AVAILABLE DATA —
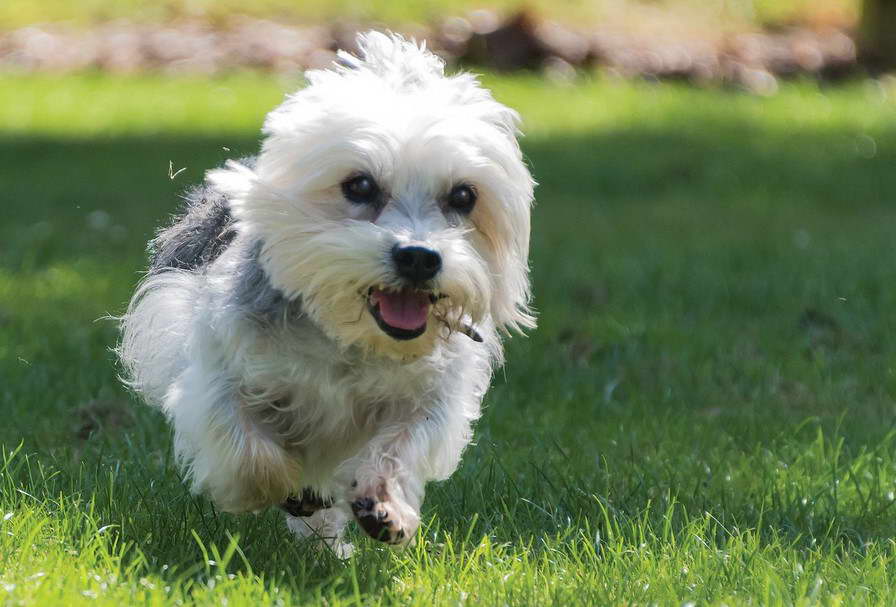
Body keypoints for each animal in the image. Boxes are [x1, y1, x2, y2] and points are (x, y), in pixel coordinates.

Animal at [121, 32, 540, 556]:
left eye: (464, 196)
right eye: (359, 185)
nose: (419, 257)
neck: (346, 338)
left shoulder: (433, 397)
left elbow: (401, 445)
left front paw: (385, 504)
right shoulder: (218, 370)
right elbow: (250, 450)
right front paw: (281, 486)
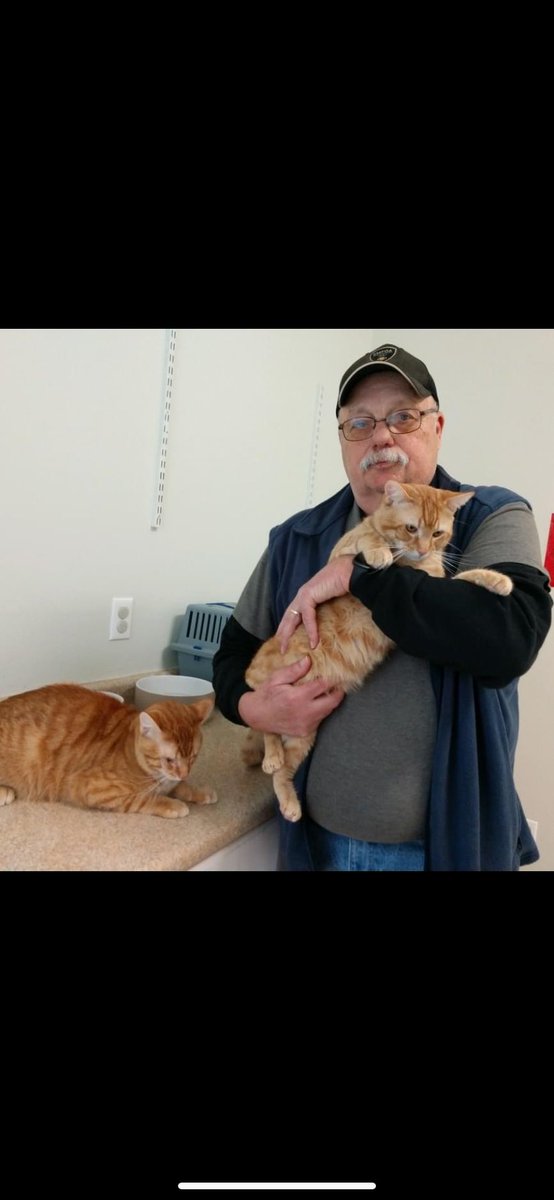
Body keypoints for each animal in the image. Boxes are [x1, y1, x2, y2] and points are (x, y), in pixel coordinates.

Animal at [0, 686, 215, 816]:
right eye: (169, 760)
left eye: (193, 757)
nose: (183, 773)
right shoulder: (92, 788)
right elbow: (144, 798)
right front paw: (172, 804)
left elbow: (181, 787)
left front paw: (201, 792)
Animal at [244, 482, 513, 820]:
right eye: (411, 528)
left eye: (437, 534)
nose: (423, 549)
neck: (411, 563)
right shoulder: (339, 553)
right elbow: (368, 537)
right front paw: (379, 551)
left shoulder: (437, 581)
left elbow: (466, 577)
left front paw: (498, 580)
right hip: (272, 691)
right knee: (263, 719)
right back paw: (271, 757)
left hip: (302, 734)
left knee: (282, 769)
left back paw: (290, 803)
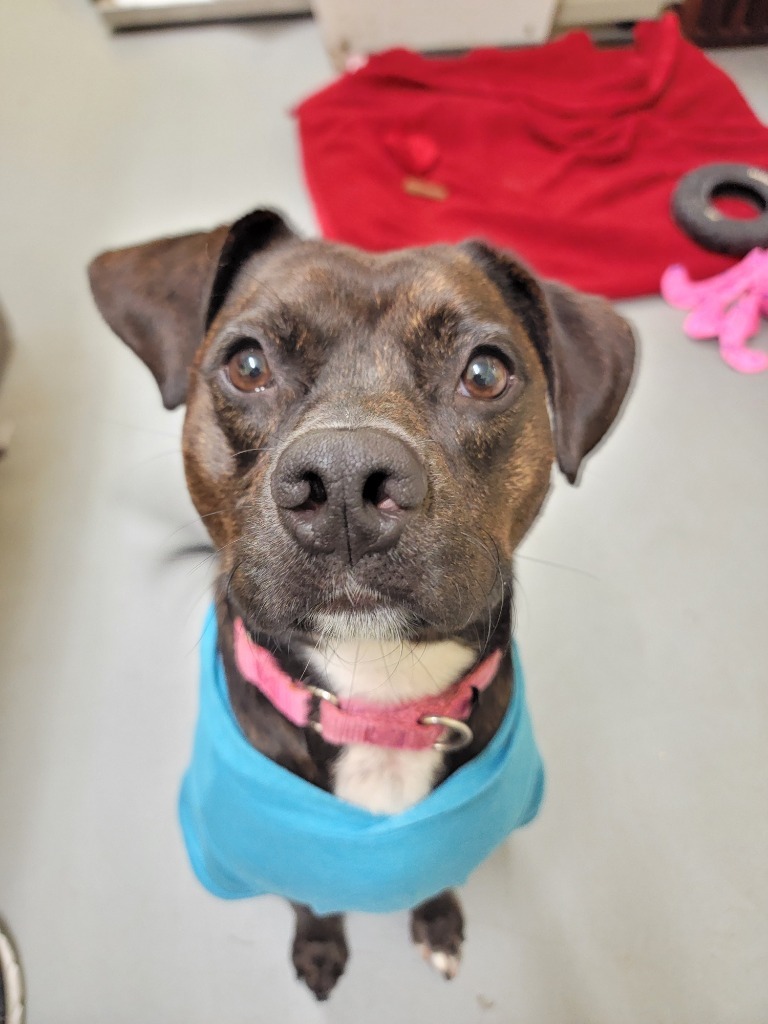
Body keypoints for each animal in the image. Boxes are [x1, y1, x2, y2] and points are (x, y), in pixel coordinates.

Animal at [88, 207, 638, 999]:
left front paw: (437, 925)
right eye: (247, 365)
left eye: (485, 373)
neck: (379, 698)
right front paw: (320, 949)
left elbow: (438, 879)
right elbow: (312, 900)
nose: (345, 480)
...
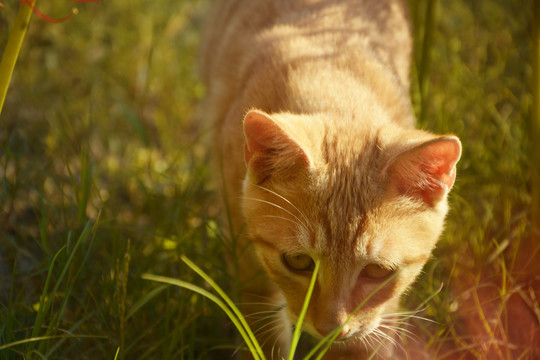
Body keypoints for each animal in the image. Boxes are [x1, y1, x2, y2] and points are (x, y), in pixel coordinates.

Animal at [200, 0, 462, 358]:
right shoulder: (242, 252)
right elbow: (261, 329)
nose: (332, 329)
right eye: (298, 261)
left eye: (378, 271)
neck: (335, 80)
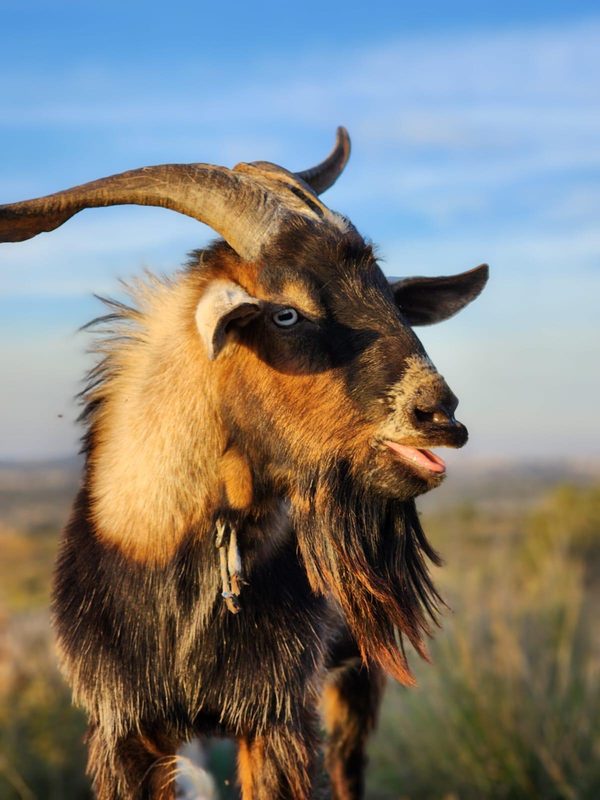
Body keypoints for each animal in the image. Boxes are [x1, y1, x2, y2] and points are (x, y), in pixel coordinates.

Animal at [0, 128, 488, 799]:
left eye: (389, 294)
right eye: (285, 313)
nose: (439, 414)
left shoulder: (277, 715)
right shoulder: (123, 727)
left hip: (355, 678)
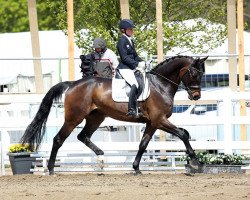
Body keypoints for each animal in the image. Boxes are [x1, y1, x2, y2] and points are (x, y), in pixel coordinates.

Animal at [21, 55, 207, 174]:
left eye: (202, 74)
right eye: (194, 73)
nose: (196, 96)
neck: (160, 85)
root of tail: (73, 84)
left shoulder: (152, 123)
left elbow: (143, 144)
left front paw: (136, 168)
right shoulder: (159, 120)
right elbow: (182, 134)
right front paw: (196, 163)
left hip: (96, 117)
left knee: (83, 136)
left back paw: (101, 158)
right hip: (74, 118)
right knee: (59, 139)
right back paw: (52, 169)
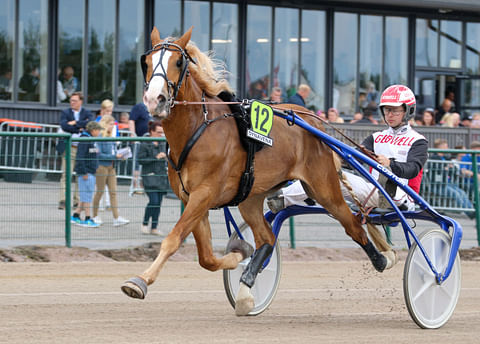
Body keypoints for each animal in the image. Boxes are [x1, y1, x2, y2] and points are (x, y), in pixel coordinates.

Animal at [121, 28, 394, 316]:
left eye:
---
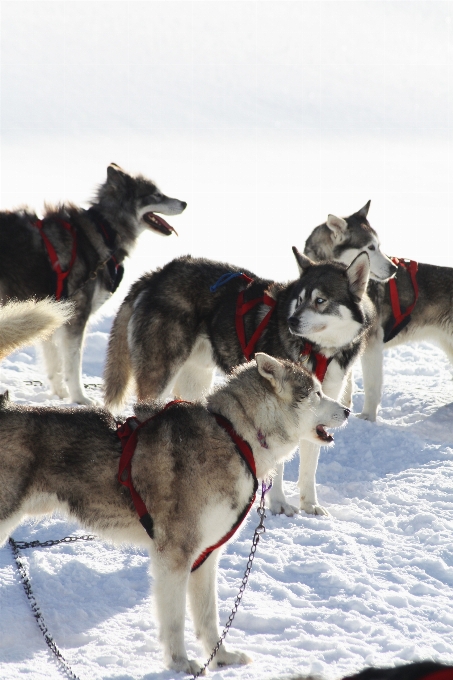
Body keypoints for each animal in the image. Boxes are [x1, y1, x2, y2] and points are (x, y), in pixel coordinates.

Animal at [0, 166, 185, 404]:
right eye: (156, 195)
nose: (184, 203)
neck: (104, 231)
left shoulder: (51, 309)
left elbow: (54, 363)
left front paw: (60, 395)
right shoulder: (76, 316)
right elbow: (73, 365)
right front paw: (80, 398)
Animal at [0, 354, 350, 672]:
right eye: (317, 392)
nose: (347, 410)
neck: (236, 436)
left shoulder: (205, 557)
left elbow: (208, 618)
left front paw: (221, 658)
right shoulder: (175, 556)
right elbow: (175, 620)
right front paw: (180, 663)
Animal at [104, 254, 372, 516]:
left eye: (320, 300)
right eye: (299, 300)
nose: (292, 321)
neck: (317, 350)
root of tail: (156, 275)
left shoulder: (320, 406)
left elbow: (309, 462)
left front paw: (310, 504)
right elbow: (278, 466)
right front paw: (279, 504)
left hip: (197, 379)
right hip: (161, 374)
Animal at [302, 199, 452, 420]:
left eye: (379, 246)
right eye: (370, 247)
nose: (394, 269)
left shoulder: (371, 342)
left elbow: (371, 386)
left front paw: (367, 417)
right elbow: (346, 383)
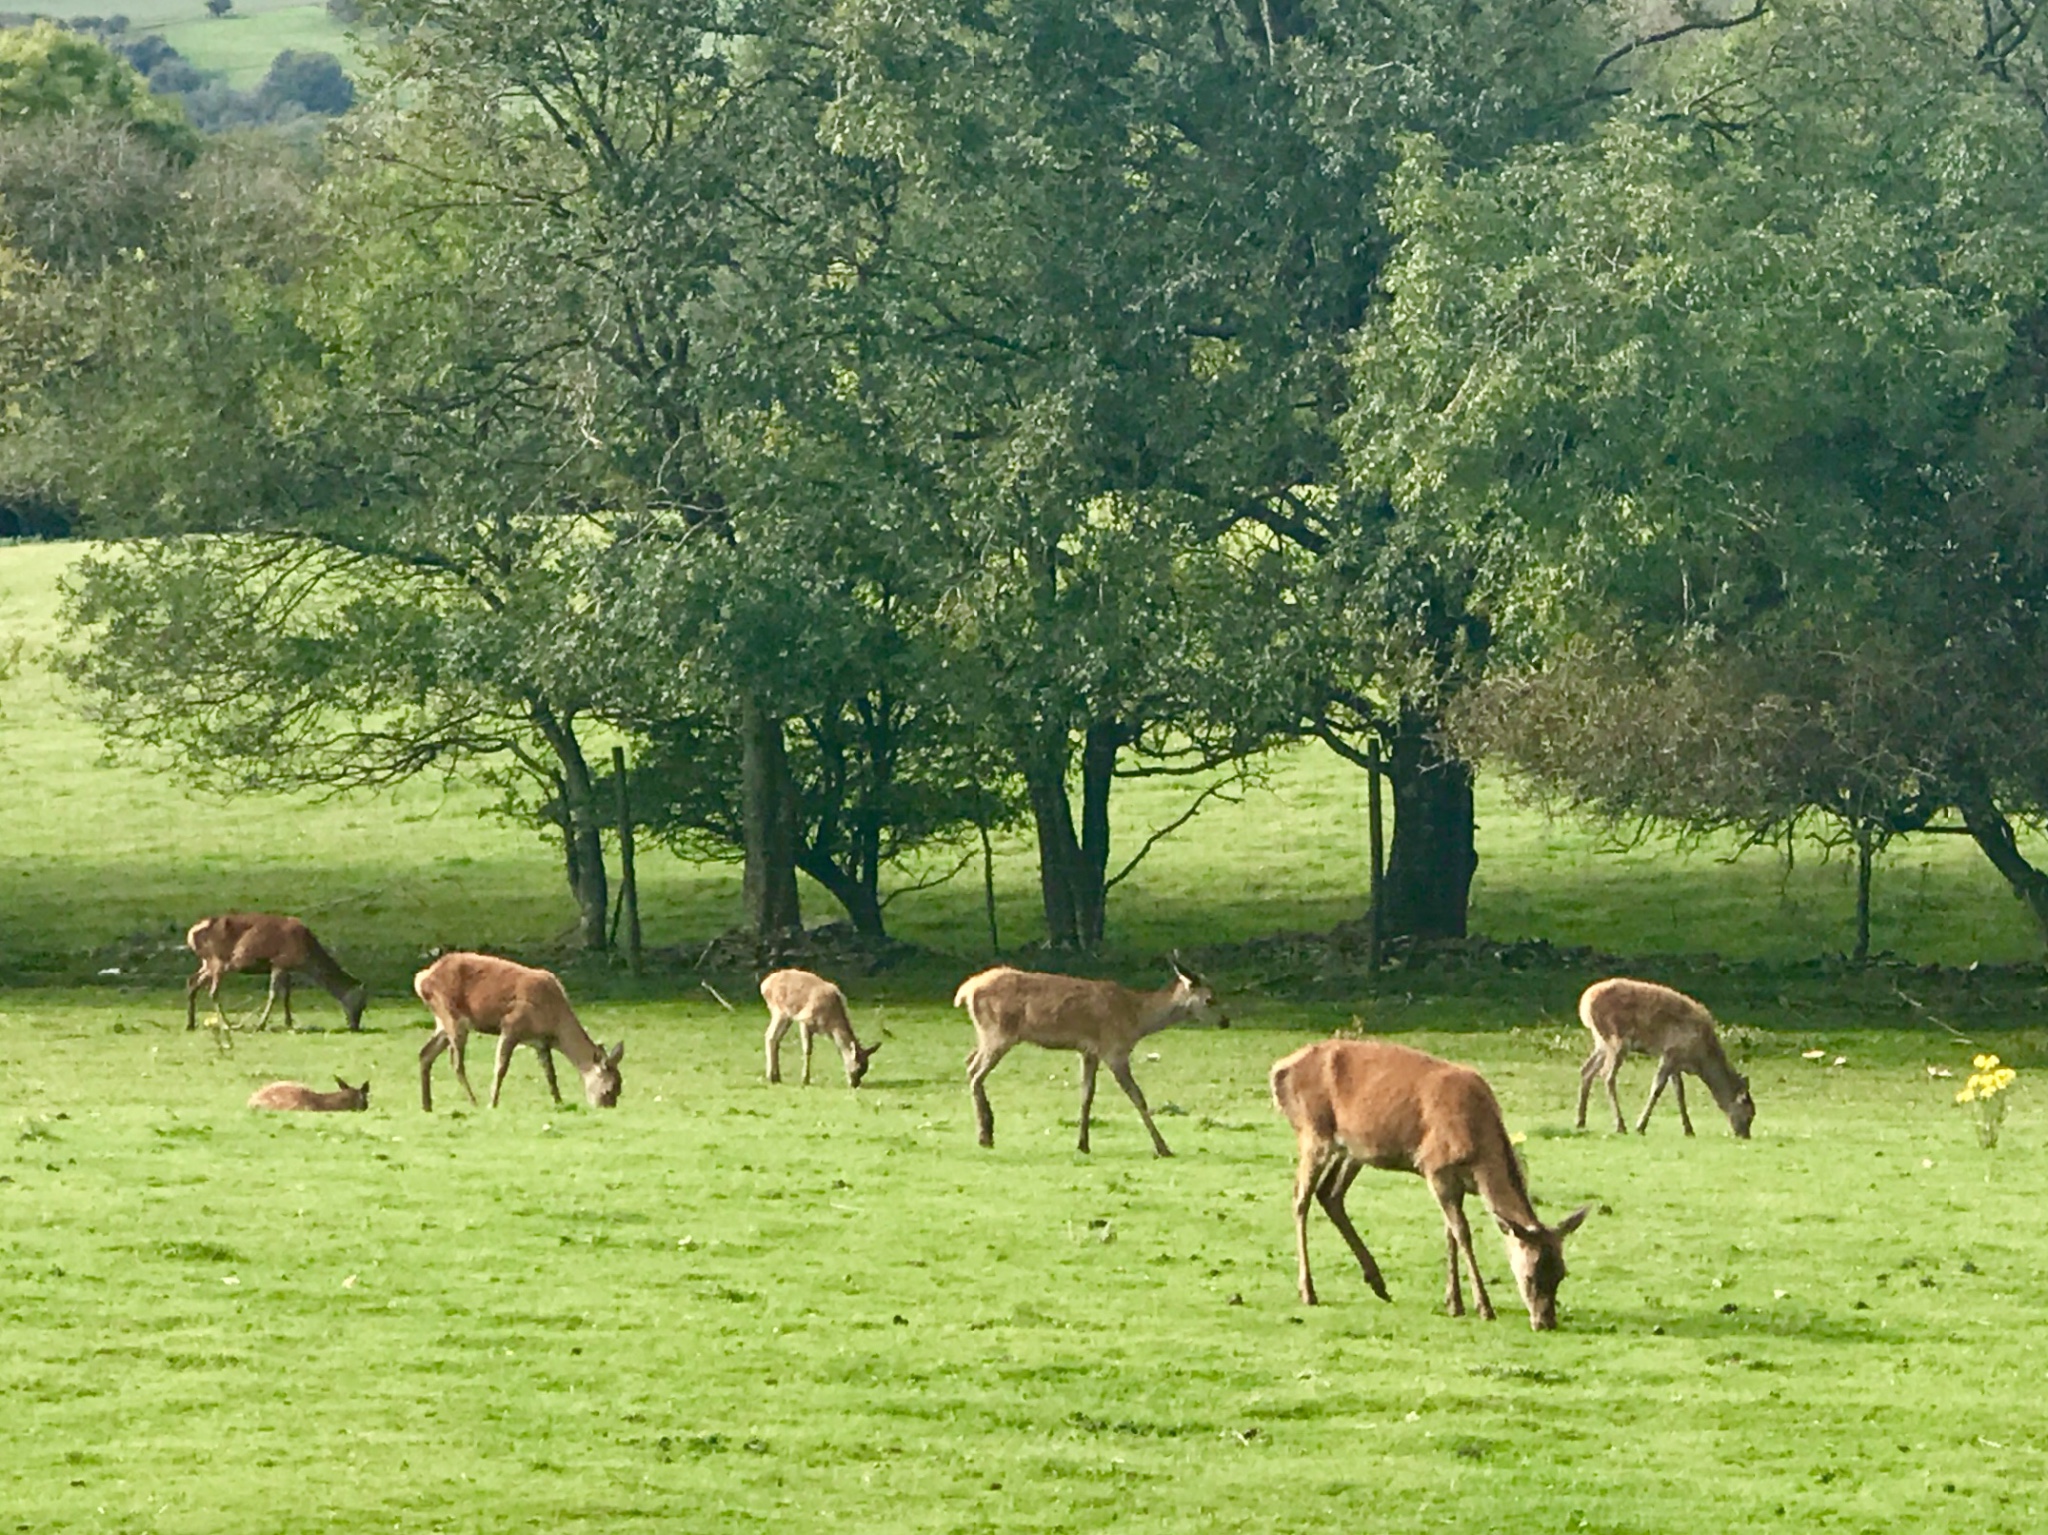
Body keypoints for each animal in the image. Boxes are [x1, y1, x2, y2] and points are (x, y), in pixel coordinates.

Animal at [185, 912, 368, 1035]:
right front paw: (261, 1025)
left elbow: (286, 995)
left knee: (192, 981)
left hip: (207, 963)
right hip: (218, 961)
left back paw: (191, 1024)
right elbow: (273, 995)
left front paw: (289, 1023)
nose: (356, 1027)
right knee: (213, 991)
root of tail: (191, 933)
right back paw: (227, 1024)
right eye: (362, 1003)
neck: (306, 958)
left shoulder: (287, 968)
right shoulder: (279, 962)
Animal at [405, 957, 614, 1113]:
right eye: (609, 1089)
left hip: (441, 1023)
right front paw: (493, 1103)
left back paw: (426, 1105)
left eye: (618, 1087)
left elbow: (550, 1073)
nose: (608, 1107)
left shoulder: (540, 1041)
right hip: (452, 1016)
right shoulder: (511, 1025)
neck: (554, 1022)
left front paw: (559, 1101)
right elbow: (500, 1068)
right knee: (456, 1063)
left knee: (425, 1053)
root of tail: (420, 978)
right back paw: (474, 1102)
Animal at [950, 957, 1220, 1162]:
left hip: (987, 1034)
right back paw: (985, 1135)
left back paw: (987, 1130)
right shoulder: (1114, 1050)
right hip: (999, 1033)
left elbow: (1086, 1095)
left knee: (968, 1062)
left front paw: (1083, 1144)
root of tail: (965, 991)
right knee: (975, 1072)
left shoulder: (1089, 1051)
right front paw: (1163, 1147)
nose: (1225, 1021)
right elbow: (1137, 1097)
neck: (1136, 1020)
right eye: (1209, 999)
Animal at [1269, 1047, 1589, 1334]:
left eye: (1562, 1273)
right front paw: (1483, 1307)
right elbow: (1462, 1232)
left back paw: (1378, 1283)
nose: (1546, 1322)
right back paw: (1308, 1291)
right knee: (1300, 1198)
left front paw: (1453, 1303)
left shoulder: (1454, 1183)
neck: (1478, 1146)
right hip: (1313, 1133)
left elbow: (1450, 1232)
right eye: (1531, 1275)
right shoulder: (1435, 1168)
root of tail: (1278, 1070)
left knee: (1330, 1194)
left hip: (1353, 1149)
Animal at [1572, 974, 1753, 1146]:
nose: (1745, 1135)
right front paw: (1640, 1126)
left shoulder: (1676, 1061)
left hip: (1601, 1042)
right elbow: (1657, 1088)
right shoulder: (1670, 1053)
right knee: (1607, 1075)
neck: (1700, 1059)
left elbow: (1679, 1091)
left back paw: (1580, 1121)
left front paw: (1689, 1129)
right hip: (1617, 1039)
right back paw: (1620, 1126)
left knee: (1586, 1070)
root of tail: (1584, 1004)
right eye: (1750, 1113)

THE PROBLEM —
Look above for the line with "right knee: (213, 991)" and the line with "right hip: (452, 1016)". Retype those two lines and every line between them exactly, adding nothing.

SOLVED PROBLEM —
right knee: (213, 991)
root of tail: (191, 933)
right back paw: (227, 1024)
right eye: (362, 1003)
neck: (306, 958)
left shoulder: (287, 968)
right shoulder: (279, 962)
Animal at [405, 957, 614, 1113]:
right eye: (609, 1089)
left hip: (441, 1023)
right front paw: (493, 1103)
left back paw: (426, 1105)
left eye: (618, 1087)
left elbow: (550, 1073)
nose: (608, 1107)
left shoulder: (540, 1041)
right hip: (452, 1016)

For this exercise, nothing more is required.